* _TEXT FOR ANALYSIS_:
+--
SAMA’s New Exhibit Focuses on an Enigmatic Woman
By JASMINA WELLINGHOFF, Editor
More than five centuries ago, a girl was born on the Yucatan peninsula in the Aztec Empire and she was named Malinalli. Today, so many years and centuries later, she is still an object of fascination and interpretation, both in Mexico and in Mexican-American communities in the U.S. So much so, in fact, that at least two museums have decided to tell her story in the way that art museums do – through art.
One of those is the San Antonio Museum of Art, which just opened Traitor, Survivor, Icon: The Legacy of La Malinche, a beautiful exhibit that examines the historical and cultural legacy of that girl from the Yucatan, who became known as La Malinche.
How she became La Malinche is a remarkable story of survival. Sold into slavery at a very young age, apparently by her own mother, she was living among the Maya people, when she was included in a group of twenty indigenous women given to Spanish conquistador, Hernan Cortes, as a gift from the Maya who wanted to avoid further bloodshed, after suffering huge losses at the hands of the Spaniards.
The girl – Malinalli/ Malintzen had a knack for languages and quickly learned Spanish in addition to her native Nahuatl and the Maya language she had already mastered. When Cortes realized she could be useful in negotiations with the natives, he made her his interpreter and eventually his mistress and mother of his first-born son, Martin. Though she was still a slave, she was a very useful one, credited for helping the Spanish conquer indigenous lands. Not surprisingly, the indigenous population came to see her as a traitor to her own people, dubbing her La Malinche, the epithet that stuck for centuries. In recent times however, Hispanic writers and artists on both sides of the U.S.-Mexico border – mainly women – have been reconceptualizing La Malinche, seeing themselves as her “daughters” – strong resilient women – who like her – forge new life paths for themselves.
The exhibit, which originated at the Denver Art Museum, is divided into several parts, reflecting the different roles La Malinche has played historically and culturally.
Upon entering the exhibit spaces, you’ll first encounter La Malinche as the gifted interpreter that she was. On a wall panel you’ll read among others things what Cortes himself said about her. He described her as “la lengua que yo tengo,” which translates to “the tongue I own.”
In that space you’ll also see some old drawings showing Malinche translating during a meeting of Moctezuma and Cortes, and the presentation of gifts to Cortes. Also in that room, you can watch a video of Jesusa Rodriguez performing a monologue, “The Conquest According to La Malinche.” We had no patience to listen but the actress looked very animated, apparently turning her account into political satire.
From there on, the exhibit focuses on how Malinche was interpreted by artists through time, though quite a few pieces are from the 20th century. Labeled La Indigena (The Indigenous Woman); La Madre de Mestizaje (The Mother of a Mixed Race) and La Traidora (The Traitor), these spaces feature a range of themes, formats and even media. Though most are paintings, there are two small sculptures as well, including the graceful, beautifully executed rendition in bronze by Emanuel Martinez, from 1987. Nearby is the 2018 painting showing a young La Malinche with braided hair in a central medallion, looking uncertain and anxious. On the side wall is a glamorized and romanticized image of Malinche and Cortes on a white horse by Jesus Helguera, from 1941. Images like that started appearing on Mexican calendars in the 19th century.
+--
* _DATA LISTING_:
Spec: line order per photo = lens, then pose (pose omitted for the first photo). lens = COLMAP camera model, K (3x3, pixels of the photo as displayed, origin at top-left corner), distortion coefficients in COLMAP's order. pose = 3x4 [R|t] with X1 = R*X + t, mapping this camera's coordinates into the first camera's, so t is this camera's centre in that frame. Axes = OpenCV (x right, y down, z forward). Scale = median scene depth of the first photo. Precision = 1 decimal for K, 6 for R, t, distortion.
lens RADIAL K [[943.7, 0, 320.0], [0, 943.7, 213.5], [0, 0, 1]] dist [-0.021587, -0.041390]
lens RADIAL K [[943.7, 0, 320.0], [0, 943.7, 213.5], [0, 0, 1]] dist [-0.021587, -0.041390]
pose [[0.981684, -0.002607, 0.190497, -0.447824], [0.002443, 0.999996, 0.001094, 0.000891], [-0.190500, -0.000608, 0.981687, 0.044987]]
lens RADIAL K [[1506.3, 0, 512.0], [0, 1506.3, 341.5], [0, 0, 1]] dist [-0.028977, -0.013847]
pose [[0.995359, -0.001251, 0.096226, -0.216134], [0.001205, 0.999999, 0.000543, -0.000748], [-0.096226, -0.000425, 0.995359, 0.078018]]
+--
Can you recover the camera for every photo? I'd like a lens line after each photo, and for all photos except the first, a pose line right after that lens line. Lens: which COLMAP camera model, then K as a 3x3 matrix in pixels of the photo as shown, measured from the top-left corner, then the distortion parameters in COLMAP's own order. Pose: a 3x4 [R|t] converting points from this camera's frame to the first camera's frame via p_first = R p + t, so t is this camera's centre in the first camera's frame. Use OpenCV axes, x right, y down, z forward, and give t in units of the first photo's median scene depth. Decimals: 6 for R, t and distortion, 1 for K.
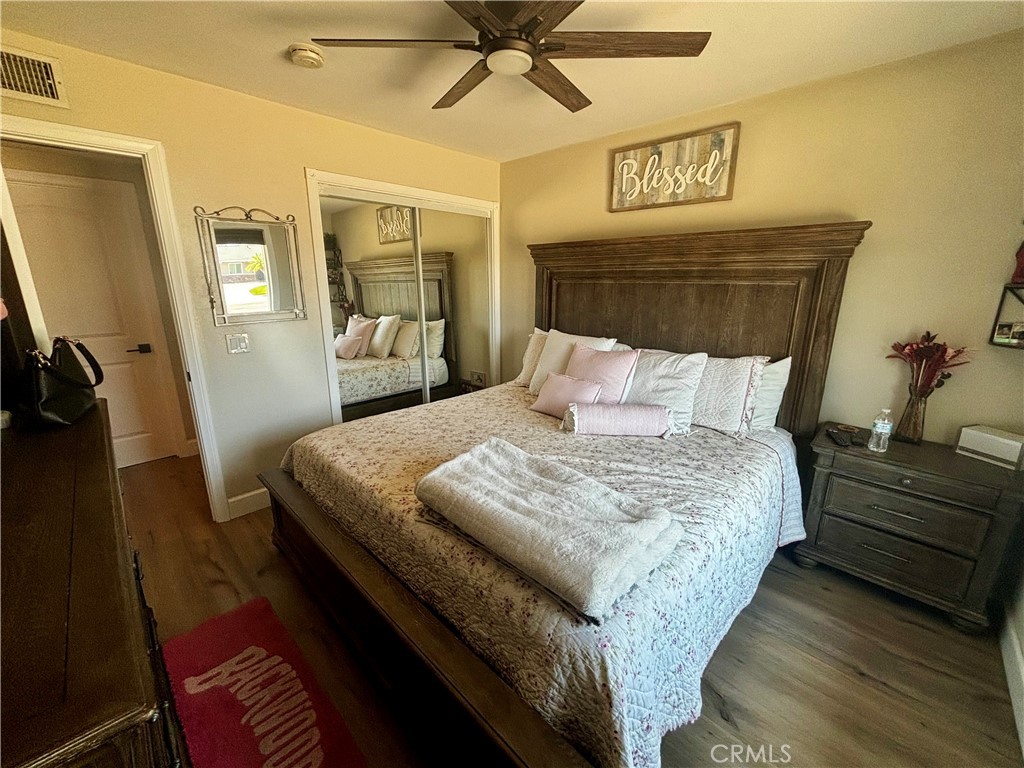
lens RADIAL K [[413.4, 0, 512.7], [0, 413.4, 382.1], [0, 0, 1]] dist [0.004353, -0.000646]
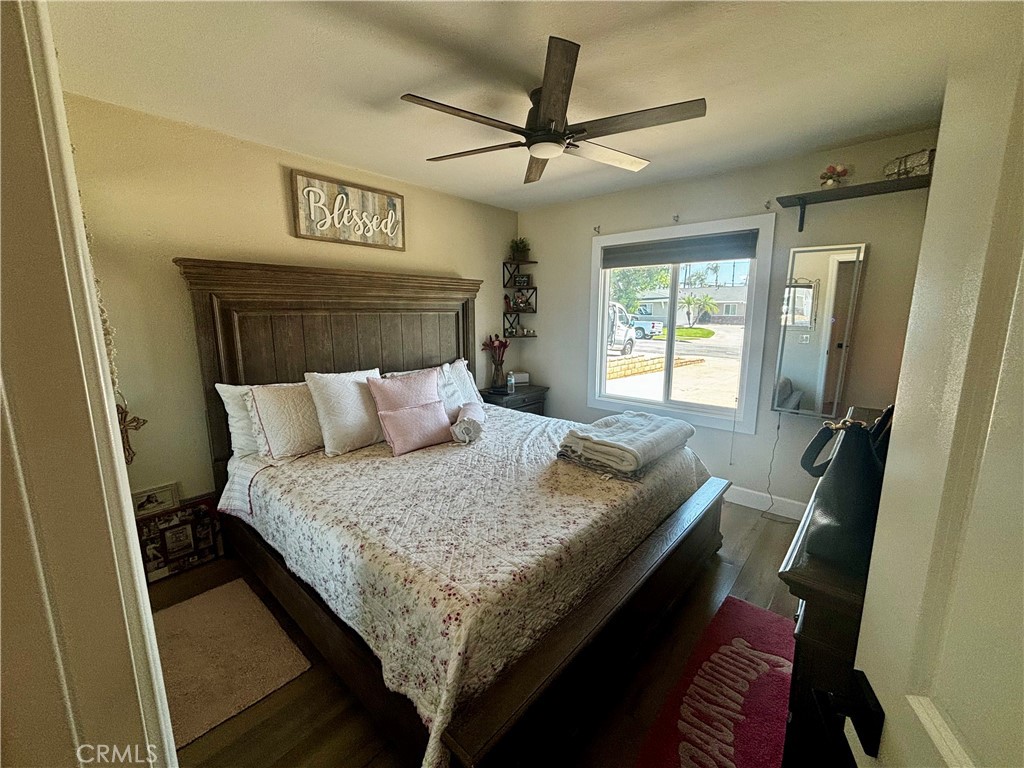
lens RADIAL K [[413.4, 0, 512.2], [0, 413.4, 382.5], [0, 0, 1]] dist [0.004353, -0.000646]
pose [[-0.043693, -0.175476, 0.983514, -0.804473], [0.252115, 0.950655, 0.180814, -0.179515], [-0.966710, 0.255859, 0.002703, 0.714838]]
+--
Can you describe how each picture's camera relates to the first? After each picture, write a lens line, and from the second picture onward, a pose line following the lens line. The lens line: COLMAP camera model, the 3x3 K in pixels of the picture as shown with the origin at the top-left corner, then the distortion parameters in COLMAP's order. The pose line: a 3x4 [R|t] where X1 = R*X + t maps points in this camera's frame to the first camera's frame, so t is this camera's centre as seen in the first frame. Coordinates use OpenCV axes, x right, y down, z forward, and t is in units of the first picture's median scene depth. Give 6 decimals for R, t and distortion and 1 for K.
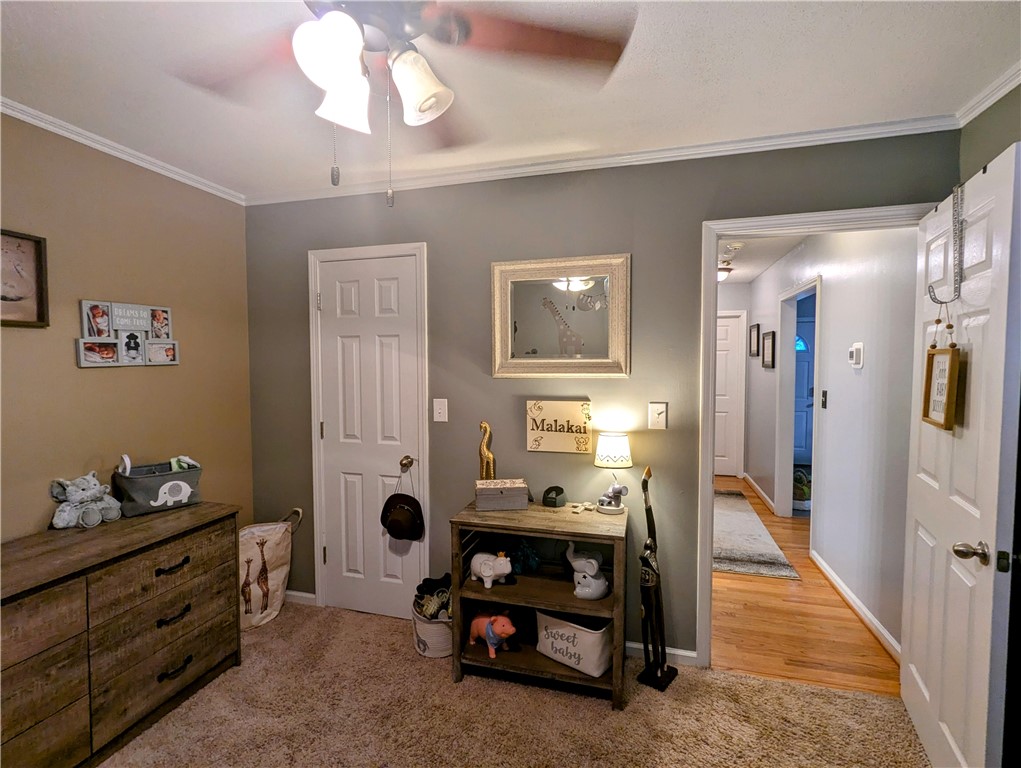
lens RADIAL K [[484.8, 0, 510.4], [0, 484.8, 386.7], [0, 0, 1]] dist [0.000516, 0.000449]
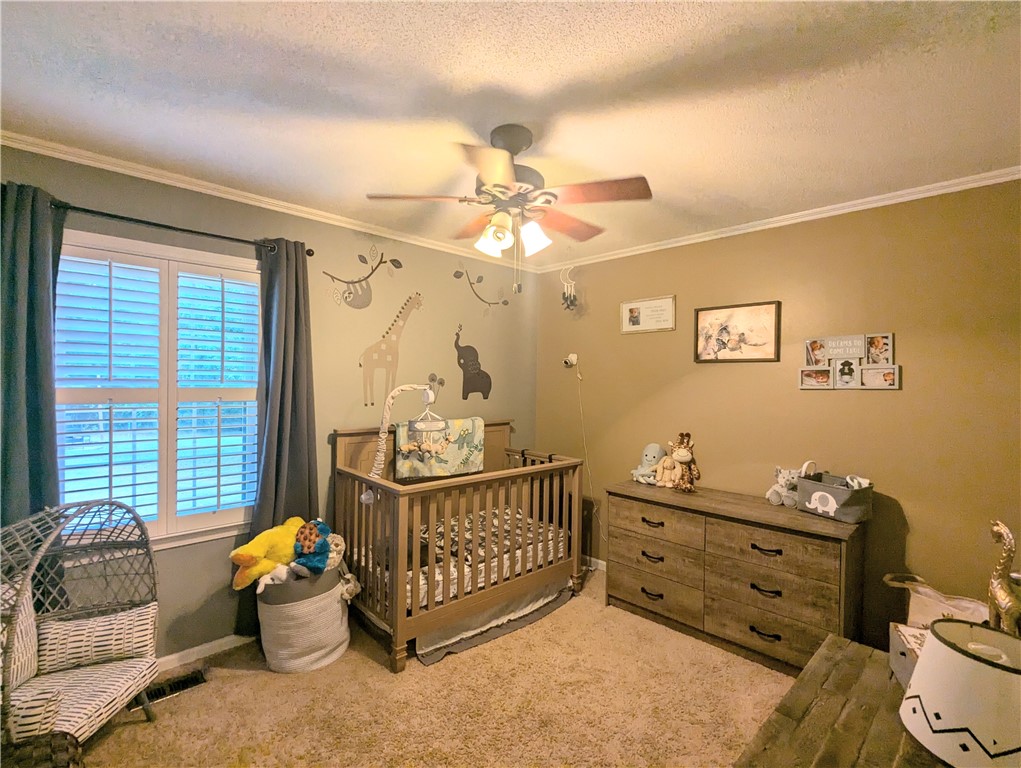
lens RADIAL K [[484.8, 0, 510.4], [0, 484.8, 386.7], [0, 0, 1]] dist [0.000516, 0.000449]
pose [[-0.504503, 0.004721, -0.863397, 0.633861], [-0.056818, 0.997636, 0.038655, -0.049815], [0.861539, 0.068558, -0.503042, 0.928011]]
+--
* _EXERCISE TASKS_:
a. According to the article about the La Malinche exhibit, at which museum did the exhibit originate?
b. Using the article about the La Malinche exhibit, explain why the indigenous population came to see her as a traitor to her own people.
c. Proceed with the article about the La Malinche exhibit, picking up right after its last sentence.

* _ANSWER SET_:
a. The exhibit originated at the Denver Art Museum.

b. As Cortes's interpreter, she was very useful to the Spanish and is credited with helping them conquer indigenous lands. For that reason, the indigenous population called her La Malinche, an epithet that lasted for centuries.

c.
Following the Mexican revolution (1910-20), while Mexicans were seeking to forge a new national identity, the idea of a new mixed race became popular, a new race that mixed Spanish and indigenous ancestry. That’s how La Malinche became Mother of the Mixed Race, even though her own son was taken to Spain by Cortes when he returned home.
The Mother of the Mixed-Race section of the current exhibit has a range of powerful images showing the protagonist with Cortes in different contexts, including a large painting, “The Couple” featuring the two in a way that reveals their relationship and status. While the male figure is in a body armor and holding a sword across his and her body, she is naked and looking worried. (Jorge Gonzalez Camarena, 1964.)
Another striking work is a mural by Jose Clemente Orozco, “Cortes and Malinche,” which depicts naked seated figures, with the man restricting the woman’s arms while she is looking down at the dead indigenous person at their feet. (1926).
Included in the show – in the Traitor section – is also an interesting painting by Cesar Martinez, representing Malinche as Carmen (from the opera by the same name) watching a bullfighter subdue the bull, presumably helpless, or disinterested, to stop what is going on.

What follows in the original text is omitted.